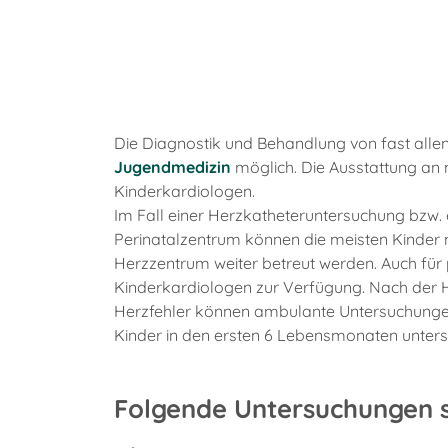
Die Diagnostik und Behandlung von fast alle
Jugendmedizin
möglich. Die Ausstattung an
Kinderkardiologen.
Im Fall einer Herzkatheteruntersuchung bzw.
Perinatalzentrum können die meisten Kinder m
Herzzentrum weiter betreut werden. Auch für
Kinderkardiologen zur Verfügung. Nach der H
Herzfehler können ambulante Untersuchungen 
Kinder in den ersten 6 Lebensmonaten unters
Folgende Untersuchungen s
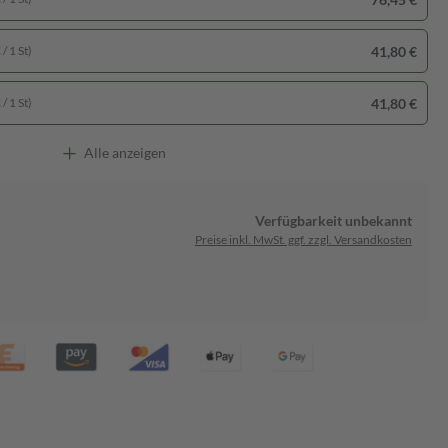
41,80 €
/ 1 St)
41,80 €
/ 1 St)
Alle anzeigen
Verfügbarkeit unbekannt
Preise inkl. MwSt. ggf. zzgl. Versandkosten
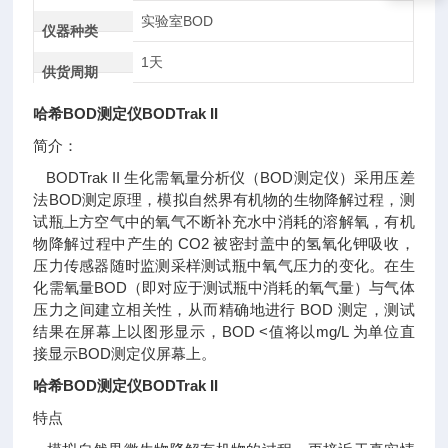
实验室BOD
仪器种类
1天
供货周期
哈希BOD测定仪BODTrak II
简介：
BODTrak II 生化需氧量分析仪（BOD测定仪）采用压差
法BOD测定原理，模拟自然界有机物的生物降解过程，测
试瓶上方空气中的氧气不断补充水中消耗的溶解氧，有机
物降解过程中产生的 CO2 被密封盖中的氢氧化钾吸收，
压力传感器随时监测采样测试瓶中氧气压力的变化。在生
化需氧量BOD（即对应于测试瓶中消耗的氧气量）与气体
压力之间建立相关性，从而精确地进行 BOD 测定，测试
结果在屏幕上以图形显示，BOD <值将以mg/L 为单位直
接显示BOD测定仪屏幕上。
哈希BOD测定仪BODTrak II
特点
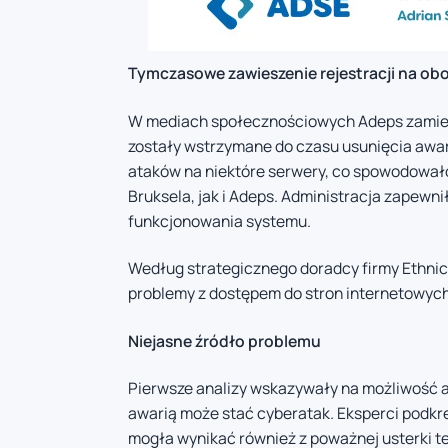
Tymczasowe zawieszenie rejestracji na ob
W mediach społecznościowych Adeps zamieśc
zostały wstrzymane do czasu usunięcia awar
ataków na niektóre serwery, co spowodowało
Bruksela, jak i Adeps. Administracja zapew
funkcjonowania systemu.
Według strategicznego doradcy firmy Ethnic
problemy z dostępem do stron internetowych p
Niejasne źródło problemu
Pierwsze analizy wskazywały na możliwość a
awarią może stać cyberatak. Eksperci podkreś
mogła wynikać również z poważnej usterki te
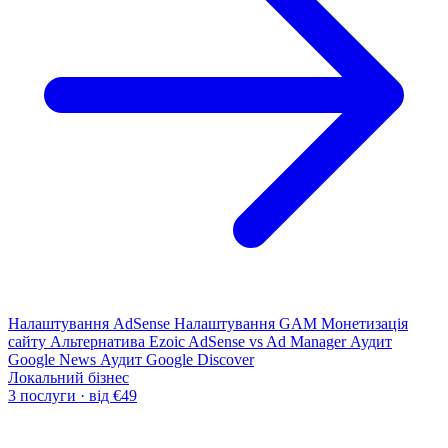
Налаштування AdSense
Налаштування GAM
Монетизація
сайту
Альтернатива Ezoic
AdSense vs Ad Manager
Аудит
Google News
Аудит Google Discover
Локальний бізнес
3 послуги · від €49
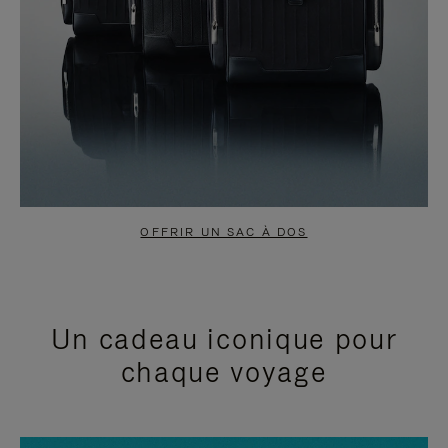
OFFRIR UN SAC À DOS
Un cadeau iconique pour
chaque voyage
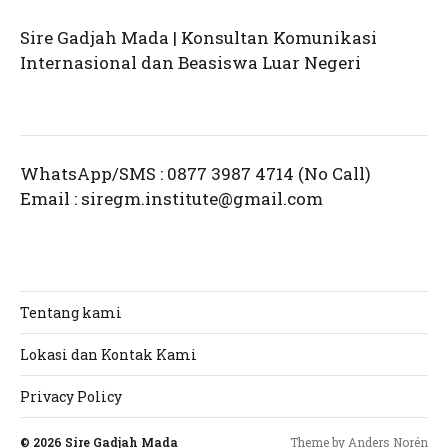
Sire Gadjah Mada | Konsultan Komunikasi
Internasional dan Beasiswa Luar Negeri
WhatsApp/SMS : 0877 3987 4714 (No Call)
Email :
siregm.institute@gmail.com
Tentang kami
Lokasi dan Kontak Kami
Privacy Policy
© 2026
Sire Gadjah Mada
Theme by
Anders Norén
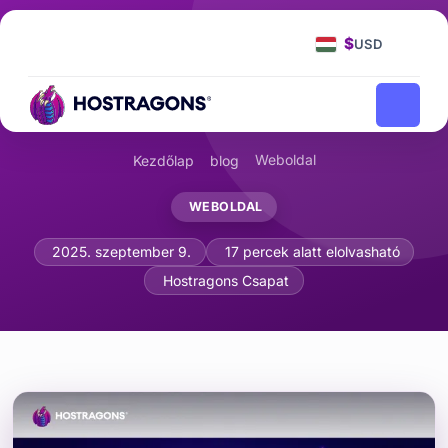
$
USD
Weboldal
Kezdőlap
blog
WEBOLDAL
WordPress vs. Egyedi weboldal: Válas
2025. szeptember 9.
17 percek alatt elolvasható
Hostragons Csapat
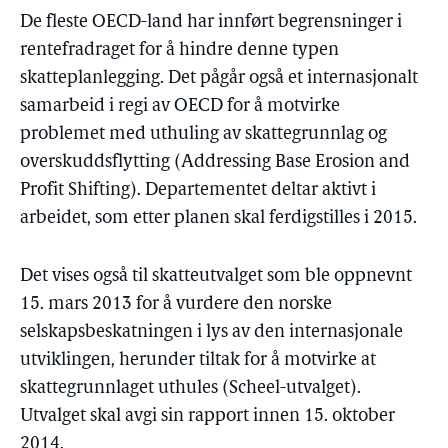
De fleste OECD-land har innført begrensninger i
rentefradraget for å hindre denne typen
skatteplanlegging. Det pågår også et internasjonalt
samarbeid i regi av OECD for å motvirke
problemet med uthuling av skattegrunnlag og
overskuddsflytting (Addressing Base Erosion and
Profit Shifting). Departementet deltar aktivt i
arbeidet, som etter planen skal ferdigstilles i 2015.
Det vises også til skatteutvalget som ble oppnevnt
15. mars 2013 for å vurdere den norske
selskapsbeskatningen i lys av den internasjonale
utviklingen, herunder tiltak for å motvirke at
skattegrunnlaget uthules (Scheel-utvalget).
Utvalget skal avgi sin rapport innen 15. oktober
2014.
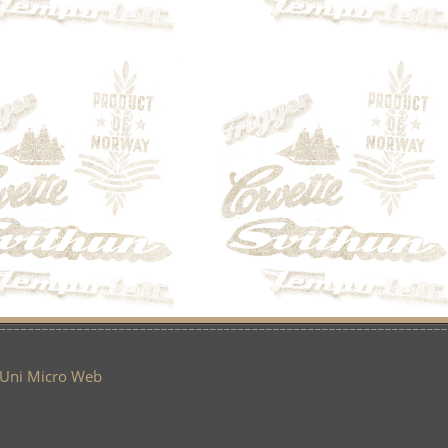
Uni Micro Web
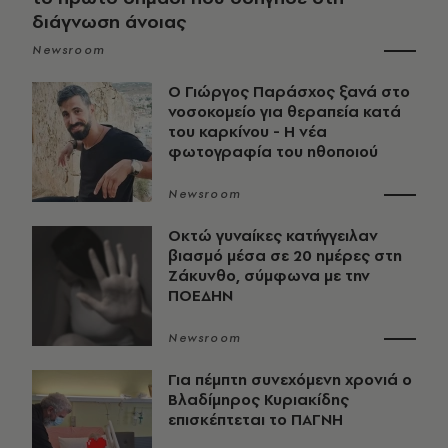
διάγνωση άνοιας
Newsroom
O Γιώργος Παράσχος ξανά στο
νοσοκομείο για θεραπεία κατά
του καρκίνου - Η νέα
φωτογραφία του ηθοποιού
Newsroom
Οκτώ γυναίκες κατήγγειλαν
βιασμό μέσα σε 20 ημέρες στη
Ζάκυνθο, σύμφωνα με την
ΠΟΕΔΗΝ
Newsroom
Για πέμπτη συνεχόμενη χρονιά ο
Βλαδίμηρος Κυριακίδης
επισκέπτεται το ΠΑΓΝΗ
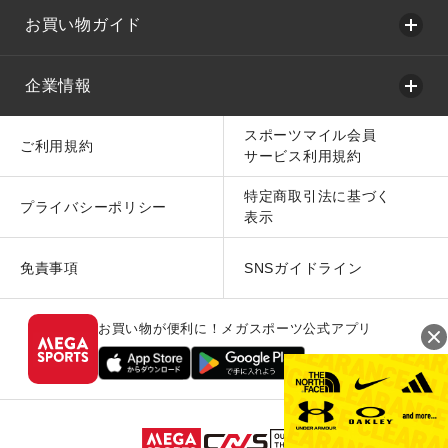
お買い物ガイド
企業情報
スポーツマイル会員
ご利用規約
サービス利用規約
特定商取引法に基づく
プライバシーポリシー
表示
免責事項
SNSガイドライン
お買い物が便利に！メガスポーツ公式アプリ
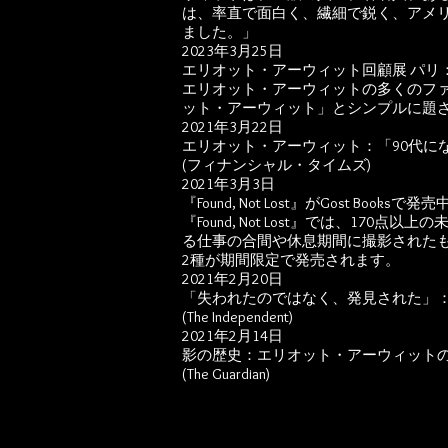
は、率直で面白く、繊細で鋭く、アメ
ました。」​
2023年3月25日
エリオット・アーウィット回顧展 パリ：20
エリオット・アーウィットの多くのフ
ット・アーウィット」とシンプルに題され
2021年3月22日
エリオット・アーウィット：「90代に
(フィナンシャル・タイムズ)
2021年3月3日
『Found, Not Lost』がGost Booksで発売
『Found, Not Lost』では、
る仕事の合間や休息期間に撮影された
2種が期間限定で発売されます。
2021年2月20日
「失われたのではなく、発見された」
(The Independent)
2021年2月14日
影の歴史：エリオット・アーウィット
(The Guardian)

--*--

* WORK ITEM:
All of the records above should be reproduced exactly, with the pictures left out.

* WRITTEN ANSWER:
Die Diagnostik und Behandlung von fast alle
Jugendmedizin
möglich. Die Ausstattung an
Kinderkardiologen.
Im Fall einer Herzkatheteruntersuchung bzw.
Perinatalzentrum können die meisten Kinder m
Herzzentrum weiter betreut werden. Auch für
Kinderkardiologen zur Verfügung. Nach der H
Herzfehler können ambulante Untersuchungen 
Kinder in den ersten 6 Lebensmonaten unters
Folgende Untersuchungen s
41,80 €
/ 1 St)
41,80 €
/ 1 St)
Alle anzeigen
Verfügbarkeit unbekannt
Preise inkl. MwSt. ggf. zzgl. Versandkosten
实验室BOD
仪器种类
1天
供货周期
哈希BOD测定仪BODTrak II
简介：
BODTrak II 生化需氧量分析仪（BOD测定仪）采用压差
法BOD测定原理，模拟自然界有机物的生物降解过程，测
试瓶上方空气中的氧气不断补充水中消耗的溶解氧，有机
物降解过程中产生的 CO2 被密封盖中的氢氧化钾吸收，
压力传感器随时监测采样测试瓶中氧气压力的变化。在生
化需氧量BOD（即对应于测试瓶中消耗的氧气量）与气体
压力之间建立相关性，从而精确地进行 BOD 测定，测试
结果在屏幕上以图形显示，BOD <值将以mg/L 为单位直
接显示BOD测定仪屏幕上。
哈希BOD测定仪BODTrak II
特点
Tymczasowe zawieszenie rejestracji na ob
W mediach społecznościowych Adeps zamieśc
zostały wstrzymane do czasu usunięcia awar
ataków na niektóre serwery, co spowodowało
Bruksela, jak i Adeps. Administracja zapew
funkcjonowania systemu.
Według strategicznego doradcy firmy Ethnic
problemy z dostępem do stron internetowych p
Niejasne źródło problemu
Pierwsze analizy wskazywały na możliwość a
awarią może stać cyberatak. Eksperci podkreś
mogła wynikać również z poważnej usterki te
Налаштування AdSense
Налаштування GAM
Монетизація
сайту
Альтернатива Ezoic
AdSense vs Ad Manager
Аудит
Google News
Аудит Google Discover
Локальний бізнес
3 послуги · від €49
OFFRIR UN SAC À DOS
Un cadeau iconique pour
chaque voyage
Sire Gadjah Mada | Konsultan Komunikasi
Internasional dan Beasiswa Luar Negeri
WhatsApp/SMS : 0877 3987 4714 (No Call)
Email :
siregm.institute@gmail.com
Tentang kami
Lokasi dan Kontak Kami
Privacy Policy
© 2026
Sire Gadjah Mada
Theme by
Anders Norén
$
USD
Weboldal
Kezdőlap
blog
WEBOLDAL
WordPress vs. Egyedi weboldal: Válas
2025. szeptember 9.
17 percek alatt elolvasható
Hostragons Csapat
De fleste OECD-land har innført begrensninger i
rentefradraget for å hindre denne typen
skatteplanlegging. Det pågår også et internasjonalt
samarbeid i regi av OECD for å motvirke
problemet med uthuling av skattegrunnlag og
overskuddsflytting (Addressing Base Erosion and
Profit Shifting). Departementet deltar aktivt i
arbeidet, som etter planen skal ferdigstilles i 2015.
Det vises også til skatteutvalget som ble oppnevnt
15. mars 2013 for å vurdere den norske
selskapsbeskatningen i lys av den internasjonale
utviklingen, herunder tiltak for å motvirke at
skattegrunnlaget uthules (Scheel-utvalget).
Utvalget skal avgi sin rapport innen 15. oktober
2014.
Uni Micro Web
διάγνωση άνοιας
Newsroom
O Γιώργος Παράσχος ξανά στο
νοσοκομείο για θεραπεία κατά
του καρκίνου - Η νέα
φωτογραφία του ηθοποιού
Newsroom
Οκτώ γυναίκες κατήγγειλαν
βιασμό μέσα σε 20 ημέρες στη
Ζάκυνθο, σύμφωνα με την
ΠΟΕΔΗΝ
Newsroom
Για πέμπτη συνεχόμενη χρονιά ο
Βλαδίμηρος Κυριακίδης
επισκέπτεται το ΠΑΓΝΗ
お買い物ガイド
企業情報
スポーツマイル会員
ご利用規約
サービス利用規約
特定商取引法に基づく
プライバシーポリシー
表示
免責事項
SNSガイドライン
お買い物が便利に！メガスポーツ公式アプリ
は、率直で面白く、繊細で鋭く、アメ
ました。」​
2023年3月25日
エリオット・アーウィット回顧展 パリ：20
エリオット・アーウィットの多くのフ
ット・アーウィット」とシンプルに題され
2021年3月22日
エリオット・アーウィット：「90代に
(フィナンシャル・タイムズ)
2021年3月3日
『Found, Not Lost』がGost Booksで発売
『Found, Not Lost』では、
る仕事の合間や休息期間に撮影された
2種が期間限定で発売されます。
2021年2月20日
「失われたのではなく、発見された」
(The Independent)
2021年2月14日
影の歴史：エリオット・アーウィット
(The Guardian)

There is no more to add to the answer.